En 2017, François Fillon avait appelé à voter Emmanuel Macron. Le geste, à l’époque, se voulait républicain, presque sacrificiel : faire barrage, préserver les institutions, éviter le pire. Huit ans plus tard, l’ancien Premier ministre regarde le pays avec une forme de stupeur mêlée d’amertume. Il confesse aujourd’hui ce que beaucoup murmurent à voix basse : jamais il n’aurait imaginé que la France se trouverait dans une situation aussi dégradée.
Le chiffre claque comme un avertissement : un milliard d’euros de dette supplémentaire par jour ouvrable. Une statistique brutale, presque obscène par sa simplicité, qui résume à elle seule l’impasse budgétaire dans laquelle s’enfonce le pays. Certes, François Fillon ne s’exonère pas de toute responsabilité. Depuis François Mitterrand, reconnaît-il, tous les présidents ont creusé le déficit, accumulé la dette, reporté les réformes structurelles. Son propre gouvernement n’a pas échappé à cette logique d’urgence permanente.

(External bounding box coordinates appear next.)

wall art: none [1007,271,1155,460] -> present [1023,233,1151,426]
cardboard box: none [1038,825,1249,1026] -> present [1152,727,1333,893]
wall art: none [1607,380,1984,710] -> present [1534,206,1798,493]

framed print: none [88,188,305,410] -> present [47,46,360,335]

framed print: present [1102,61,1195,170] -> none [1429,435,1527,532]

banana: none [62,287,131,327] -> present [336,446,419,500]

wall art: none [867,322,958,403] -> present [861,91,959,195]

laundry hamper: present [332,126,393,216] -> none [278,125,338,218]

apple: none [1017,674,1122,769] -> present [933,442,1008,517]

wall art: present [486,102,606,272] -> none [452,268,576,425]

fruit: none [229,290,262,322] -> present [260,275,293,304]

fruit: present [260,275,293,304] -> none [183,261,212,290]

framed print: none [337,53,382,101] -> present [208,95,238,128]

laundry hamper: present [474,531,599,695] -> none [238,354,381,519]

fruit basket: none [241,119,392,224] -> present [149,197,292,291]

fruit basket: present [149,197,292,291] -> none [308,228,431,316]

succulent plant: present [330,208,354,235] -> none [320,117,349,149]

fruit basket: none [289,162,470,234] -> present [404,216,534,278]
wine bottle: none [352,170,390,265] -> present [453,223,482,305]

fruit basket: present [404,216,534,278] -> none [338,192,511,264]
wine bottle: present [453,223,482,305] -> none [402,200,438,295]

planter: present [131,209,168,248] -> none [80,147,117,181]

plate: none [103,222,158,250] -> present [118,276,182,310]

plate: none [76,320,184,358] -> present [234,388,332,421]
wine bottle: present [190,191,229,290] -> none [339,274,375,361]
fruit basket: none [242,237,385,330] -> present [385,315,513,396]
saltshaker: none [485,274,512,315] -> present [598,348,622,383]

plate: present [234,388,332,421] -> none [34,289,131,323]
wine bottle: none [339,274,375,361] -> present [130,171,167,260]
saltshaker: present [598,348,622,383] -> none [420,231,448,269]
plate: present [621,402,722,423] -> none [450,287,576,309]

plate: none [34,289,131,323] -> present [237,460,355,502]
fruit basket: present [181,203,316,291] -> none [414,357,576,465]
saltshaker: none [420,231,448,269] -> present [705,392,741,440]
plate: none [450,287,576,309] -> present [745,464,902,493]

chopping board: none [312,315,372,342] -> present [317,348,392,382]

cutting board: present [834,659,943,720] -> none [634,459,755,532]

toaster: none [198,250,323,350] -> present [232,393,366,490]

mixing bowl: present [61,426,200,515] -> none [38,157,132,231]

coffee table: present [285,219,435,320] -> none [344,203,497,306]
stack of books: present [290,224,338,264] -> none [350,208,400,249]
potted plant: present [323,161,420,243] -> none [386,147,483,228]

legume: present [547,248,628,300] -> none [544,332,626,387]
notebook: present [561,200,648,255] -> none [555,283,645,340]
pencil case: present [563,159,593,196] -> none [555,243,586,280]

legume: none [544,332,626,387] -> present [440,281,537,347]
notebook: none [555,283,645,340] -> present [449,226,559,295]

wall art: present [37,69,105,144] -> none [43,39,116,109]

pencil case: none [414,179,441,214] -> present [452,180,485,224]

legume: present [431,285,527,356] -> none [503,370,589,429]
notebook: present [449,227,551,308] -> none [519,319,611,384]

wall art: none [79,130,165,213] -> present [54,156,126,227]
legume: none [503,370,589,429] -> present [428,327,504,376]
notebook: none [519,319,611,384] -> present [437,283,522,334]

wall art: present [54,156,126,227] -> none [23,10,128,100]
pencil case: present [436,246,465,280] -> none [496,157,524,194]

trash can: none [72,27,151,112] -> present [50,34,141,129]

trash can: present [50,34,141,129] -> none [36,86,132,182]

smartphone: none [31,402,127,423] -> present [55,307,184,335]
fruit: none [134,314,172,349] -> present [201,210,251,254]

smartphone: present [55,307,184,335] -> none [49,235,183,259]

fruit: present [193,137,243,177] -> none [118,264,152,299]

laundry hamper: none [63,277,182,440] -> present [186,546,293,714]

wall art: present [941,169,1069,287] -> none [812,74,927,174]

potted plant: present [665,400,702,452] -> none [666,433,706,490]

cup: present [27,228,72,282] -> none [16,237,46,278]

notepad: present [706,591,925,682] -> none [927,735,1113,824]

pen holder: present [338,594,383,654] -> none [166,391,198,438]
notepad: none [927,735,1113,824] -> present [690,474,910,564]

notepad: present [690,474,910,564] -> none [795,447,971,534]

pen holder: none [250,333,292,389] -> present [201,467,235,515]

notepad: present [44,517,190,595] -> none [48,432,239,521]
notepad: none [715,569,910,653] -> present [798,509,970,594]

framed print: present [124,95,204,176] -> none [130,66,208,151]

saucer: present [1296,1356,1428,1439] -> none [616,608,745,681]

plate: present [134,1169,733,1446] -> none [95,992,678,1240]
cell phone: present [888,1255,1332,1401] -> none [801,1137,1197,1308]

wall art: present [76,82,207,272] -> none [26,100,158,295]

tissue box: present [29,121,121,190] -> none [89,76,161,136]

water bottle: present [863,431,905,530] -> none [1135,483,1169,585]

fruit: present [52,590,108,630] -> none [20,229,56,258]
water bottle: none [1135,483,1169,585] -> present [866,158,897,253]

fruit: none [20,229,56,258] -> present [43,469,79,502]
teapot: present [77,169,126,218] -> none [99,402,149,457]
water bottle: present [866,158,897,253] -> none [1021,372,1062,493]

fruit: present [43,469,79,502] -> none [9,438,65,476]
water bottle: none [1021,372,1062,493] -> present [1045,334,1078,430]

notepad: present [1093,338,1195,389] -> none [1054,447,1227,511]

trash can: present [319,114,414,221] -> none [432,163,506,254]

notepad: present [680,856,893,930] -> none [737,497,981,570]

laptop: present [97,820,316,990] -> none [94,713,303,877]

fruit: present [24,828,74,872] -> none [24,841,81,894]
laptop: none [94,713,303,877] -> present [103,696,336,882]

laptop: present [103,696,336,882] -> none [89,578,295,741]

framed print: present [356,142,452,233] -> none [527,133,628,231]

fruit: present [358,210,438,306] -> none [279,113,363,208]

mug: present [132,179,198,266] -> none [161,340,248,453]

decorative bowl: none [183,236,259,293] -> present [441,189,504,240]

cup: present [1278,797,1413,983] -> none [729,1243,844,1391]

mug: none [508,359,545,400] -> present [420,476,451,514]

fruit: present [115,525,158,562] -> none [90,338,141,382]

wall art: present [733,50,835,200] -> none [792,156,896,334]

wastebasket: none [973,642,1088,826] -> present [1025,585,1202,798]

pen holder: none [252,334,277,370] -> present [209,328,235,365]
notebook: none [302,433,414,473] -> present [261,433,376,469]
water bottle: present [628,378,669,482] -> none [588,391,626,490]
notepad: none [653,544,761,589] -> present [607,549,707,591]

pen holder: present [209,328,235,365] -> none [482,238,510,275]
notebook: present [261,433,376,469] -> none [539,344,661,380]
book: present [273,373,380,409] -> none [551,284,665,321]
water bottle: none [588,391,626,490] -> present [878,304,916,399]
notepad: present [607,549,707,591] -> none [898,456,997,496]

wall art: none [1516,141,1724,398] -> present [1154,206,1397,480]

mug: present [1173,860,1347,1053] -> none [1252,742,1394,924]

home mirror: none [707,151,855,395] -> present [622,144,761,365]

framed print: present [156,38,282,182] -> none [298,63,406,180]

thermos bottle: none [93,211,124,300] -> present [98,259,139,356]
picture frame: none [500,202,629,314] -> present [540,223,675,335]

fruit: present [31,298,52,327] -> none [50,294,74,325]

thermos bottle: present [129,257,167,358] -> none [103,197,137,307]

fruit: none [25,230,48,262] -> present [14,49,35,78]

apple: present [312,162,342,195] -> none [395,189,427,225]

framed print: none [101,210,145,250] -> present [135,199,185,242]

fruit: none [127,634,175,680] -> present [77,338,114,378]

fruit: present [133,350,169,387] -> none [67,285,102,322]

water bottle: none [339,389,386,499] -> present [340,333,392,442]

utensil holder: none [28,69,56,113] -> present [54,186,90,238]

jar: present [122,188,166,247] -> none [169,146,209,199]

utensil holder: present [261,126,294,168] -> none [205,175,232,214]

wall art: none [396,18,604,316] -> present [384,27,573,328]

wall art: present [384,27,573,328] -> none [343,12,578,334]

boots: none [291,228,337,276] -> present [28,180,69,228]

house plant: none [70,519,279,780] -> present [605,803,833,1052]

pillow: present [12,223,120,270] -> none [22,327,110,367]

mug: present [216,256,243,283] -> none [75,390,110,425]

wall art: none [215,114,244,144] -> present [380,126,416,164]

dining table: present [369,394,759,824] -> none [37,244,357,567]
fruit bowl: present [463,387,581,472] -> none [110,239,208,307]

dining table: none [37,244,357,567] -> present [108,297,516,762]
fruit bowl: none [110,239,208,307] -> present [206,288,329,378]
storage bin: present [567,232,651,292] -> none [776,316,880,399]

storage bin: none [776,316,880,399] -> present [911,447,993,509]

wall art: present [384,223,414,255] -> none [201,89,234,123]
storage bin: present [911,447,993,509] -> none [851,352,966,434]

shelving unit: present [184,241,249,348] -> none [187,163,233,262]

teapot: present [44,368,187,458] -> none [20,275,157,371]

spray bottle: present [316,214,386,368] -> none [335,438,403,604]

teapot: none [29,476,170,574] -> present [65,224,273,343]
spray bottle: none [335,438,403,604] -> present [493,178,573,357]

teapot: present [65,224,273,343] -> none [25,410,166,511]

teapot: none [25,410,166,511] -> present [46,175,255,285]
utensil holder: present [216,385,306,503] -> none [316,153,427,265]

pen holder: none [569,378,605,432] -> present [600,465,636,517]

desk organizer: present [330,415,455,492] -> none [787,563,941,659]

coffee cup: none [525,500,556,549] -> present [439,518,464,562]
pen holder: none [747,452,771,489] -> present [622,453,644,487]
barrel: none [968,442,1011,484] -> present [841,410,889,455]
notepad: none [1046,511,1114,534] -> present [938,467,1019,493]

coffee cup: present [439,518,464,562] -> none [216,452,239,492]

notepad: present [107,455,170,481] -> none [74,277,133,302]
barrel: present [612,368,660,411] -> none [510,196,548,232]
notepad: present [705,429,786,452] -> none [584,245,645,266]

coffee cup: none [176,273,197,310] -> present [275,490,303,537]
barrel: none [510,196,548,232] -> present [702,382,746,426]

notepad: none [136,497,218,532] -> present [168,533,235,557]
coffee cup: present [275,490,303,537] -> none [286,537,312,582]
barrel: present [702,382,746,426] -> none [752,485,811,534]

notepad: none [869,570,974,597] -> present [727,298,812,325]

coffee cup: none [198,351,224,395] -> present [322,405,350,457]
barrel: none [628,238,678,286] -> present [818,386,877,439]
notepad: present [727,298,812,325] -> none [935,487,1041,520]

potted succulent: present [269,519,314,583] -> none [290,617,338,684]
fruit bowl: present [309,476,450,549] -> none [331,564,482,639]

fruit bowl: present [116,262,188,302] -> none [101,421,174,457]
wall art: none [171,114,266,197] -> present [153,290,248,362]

Car gouverner, explique-t-il en creux, a trop souvent consisté à agir comme des pompiers : éteindre les incendies, colmater les brèches, répondre aux crises successives — financières, sociales, sanitaires, géopolitiques — sans jamais traiter les causes profondes. Tous ont cru, parfois par conviction, souvent par facilité, que la croissance finirait par régler le problème de l’endettement. Elle ne l’a pas fait.
Cette illusion collective a masqué des failles autrement plus graves. La question démographique, d’abord, trop longtemps reléguée au rang de sujet secondaire, alors qu’elle conditionne l’équilibre des systèmes sociaux et la vitalité économique. La désindustrialisation, ensuite, celle de l’Europe en général et de la France en particulier, acceptée comme une fatalité dans un monde globalisé, quand elle aurait dû être combattue comme un affaiblissement stratégique majeur.
À cela s’ajoute une autocritique plus sévère encore : la sous-estimation des effets d’une fiscalité lourde et d’une réglementation proliférante, qui ont progressivement entamé la compétitivité française. À force de vouloir tout encadrer, tout corriger, tout redistribuer, l’État a fini par étouffer l’initiative, décourager l’investissement et pousser les forces productives à regarder ailleurs.
Le constat de François Fillon n’est ni une confession spectaculaire ni un règlement de comptes brutal. Il s’inscrit plutôt dans cette tradition très française de la lucidité tardive, où l’ancien pouvoir observe, analyse et avertit. Reste à savoir si ce diagnostic, désormais partagé bien au-delà des clivages partisans, sera enfin suivi d’effets — ou s’il viendra simplement s’ajouter à la longue litanie des occasions manquées.